CATATAN, dutademokrasi.com— “Bawaslu patut berterima kasih kepada UU Pemilu Nomor 7/2017. UU Pemilu menjadi mantel yang kuat untuk Bawaslu. Dengan modal UU Pemilu, peserta pemilu lebih saying dan segan kepada lembaga ini. Contohnya sudah ada. Sengketa peserta Pemilu dengan KPU terkait PKPU 14 dan KPU 20/2018. Semuanya dimenangkan Bawaslu”.
Tulisan jurnalis senior saya, Idam Malewa, yang saya baca di media cyber www.suluttoday.com, secara tidak langsung menambah informasi terkini seputar lembaga pengawas Pemilu yang sebelum itu peran dan fungsinya lemah. Kini, Bawaslu (Badan Pengawas Pemilu) tidak hanya sebatas mengawas namun juga dapat menjadi wasit dalam penyelenggaraan pemilu. Bawaslu berperan sekaligus sebagai eksekutor hakim pemutus perkara.
Tentunya, perubahan regulasi mendasar untuk menguatkan eksistensi lembaga ini merupakan jawaban atas keresahan publik yang selama ini terstigma: Bawaslu tidak punya peran apa-apa. Harapan masyarakat Indonesia dengan terlahirnya Bawaslu akan membawa perubahan baru mengawal pemilu yang berintegritas demi kemajuan bangsa dan negeri ini.
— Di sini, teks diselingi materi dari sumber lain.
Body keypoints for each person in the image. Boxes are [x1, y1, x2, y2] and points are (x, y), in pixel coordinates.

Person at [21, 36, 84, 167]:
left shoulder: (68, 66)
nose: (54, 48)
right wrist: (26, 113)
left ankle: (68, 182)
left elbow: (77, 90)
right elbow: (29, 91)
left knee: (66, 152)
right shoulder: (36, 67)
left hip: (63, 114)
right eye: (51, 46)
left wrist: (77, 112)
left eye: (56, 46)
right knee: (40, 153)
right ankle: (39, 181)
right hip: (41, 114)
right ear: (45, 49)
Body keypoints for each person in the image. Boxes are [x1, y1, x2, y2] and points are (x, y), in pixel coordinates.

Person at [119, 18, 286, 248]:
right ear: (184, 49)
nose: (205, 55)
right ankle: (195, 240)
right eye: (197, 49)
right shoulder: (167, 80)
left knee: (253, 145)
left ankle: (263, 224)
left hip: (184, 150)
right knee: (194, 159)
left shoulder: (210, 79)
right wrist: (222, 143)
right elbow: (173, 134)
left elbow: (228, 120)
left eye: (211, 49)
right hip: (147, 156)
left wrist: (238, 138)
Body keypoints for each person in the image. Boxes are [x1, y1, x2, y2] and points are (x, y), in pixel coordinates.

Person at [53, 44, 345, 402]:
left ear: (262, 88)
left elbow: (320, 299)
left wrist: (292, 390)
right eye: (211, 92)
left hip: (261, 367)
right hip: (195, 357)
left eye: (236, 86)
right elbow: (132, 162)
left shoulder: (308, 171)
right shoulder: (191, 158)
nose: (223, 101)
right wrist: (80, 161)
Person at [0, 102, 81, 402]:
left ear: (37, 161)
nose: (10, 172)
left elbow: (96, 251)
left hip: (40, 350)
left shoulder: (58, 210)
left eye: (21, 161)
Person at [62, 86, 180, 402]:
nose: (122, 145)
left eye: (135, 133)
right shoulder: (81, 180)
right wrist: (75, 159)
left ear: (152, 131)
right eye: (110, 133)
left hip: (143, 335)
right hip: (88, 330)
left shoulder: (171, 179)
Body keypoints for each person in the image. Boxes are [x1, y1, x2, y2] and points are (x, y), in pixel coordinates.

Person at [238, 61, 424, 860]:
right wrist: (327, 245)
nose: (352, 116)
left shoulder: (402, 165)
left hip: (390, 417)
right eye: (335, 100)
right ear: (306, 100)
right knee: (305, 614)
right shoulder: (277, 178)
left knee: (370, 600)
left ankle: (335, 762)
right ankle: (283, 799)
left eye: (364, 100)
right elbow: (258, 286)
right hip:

Akan halnya hanya ulah oknum yang dapat mencerderai niat baik demi kemajuan bangsa dan negeri ini, dalam tubuh Bawaslu haruslah disingkirkan. Perbuatan menyamari atas tugas dan kewajiban hanya untuk kepentingan ego pribadi tanpa mempertimbangkan dampak persepktif negatif publik, juga bagian dari ‘upaya’ merendahkan marwah UU Pemilu Nomor 7/2017.
Teranyar, sikap anggota Bawaslu Provinsi Sulawesi Utara yang bakal menyeret UU Pemilu Nomor 1/2017 kejurang ketidakpercayaan masyarakat belakangan mulai berulah. Pernyataan dalam kapasitasnya sebagai anggota Bawaslu Sulut sungguh mengundang kesanksian banyak orang.
Sebuah portal berita online (lihat: http://totabuan.co/2018/10/hadir-bersama-caleg-warga-pertanyakan-integritas-mustarin-sebagai-anggota-bawaslu/) menyebut, Mustarin Humagi menyangkal kapasitasnya yang menjadi bagian dari acara seremoni adventure jenis motor trail, yang mana sponsor utamanya salah seorang calon legislatif, dinilainya tidak merusak citra lembaga Bawaslu. Siapa pun yang membacanya, komentar bagi seorang anggota Bawaslu tingkat provinsi hanya mencari dalih bagai anak kedapatan mencuri permen yang ada di dalam mulutnya.
Menyamakan kapasitasnya menjadi wasit Pemilu yang taat asas: tidak memihak; jujur; adil; professional; objektif; menjaga independensi di Pemilu yang setara dengan warga sipil biasa, tidak beda sikap kedunguan demi hanya sekadar ingin mendapat pembenaran umum. Saya meyakini publik akan berpendapat sama: siapa pun yang berlindung dibawah wadah Bawaslu (pun demikian dengan KPU) patut menjaga sikap, ucapan serta tindakan di mata publik yang berpotensi mencederai tujuan terwujudnya Pemilu yang berintegritas dan bermartabat.
Sikap membiasakan diri tidak menghindar dan menjaga kapasitas sebagai anggota Bawaslu pada waktu yang tepat dan benar dari segala berbau tetek bengek aktivitas para calon legislatif, terlebih melibatkan banyak orang, patut diawasi. Bawaslu adalah salah satu penyelenggara Pemilu yang terikat pada Kode Etik yang diatur dalam Peraturan Bersama antara KPU, Bawaslu dan Dewan Kehormatan Penyelenggara Pemilu (DKKP). Sikap, tindakan, ucapan Mustarin Humagi sudah pasti terlanggari. DKKP wajib memberi sanksi atau setidaknya menegur agar tidak terulang oleh penyelenggara Pemilu kedepan.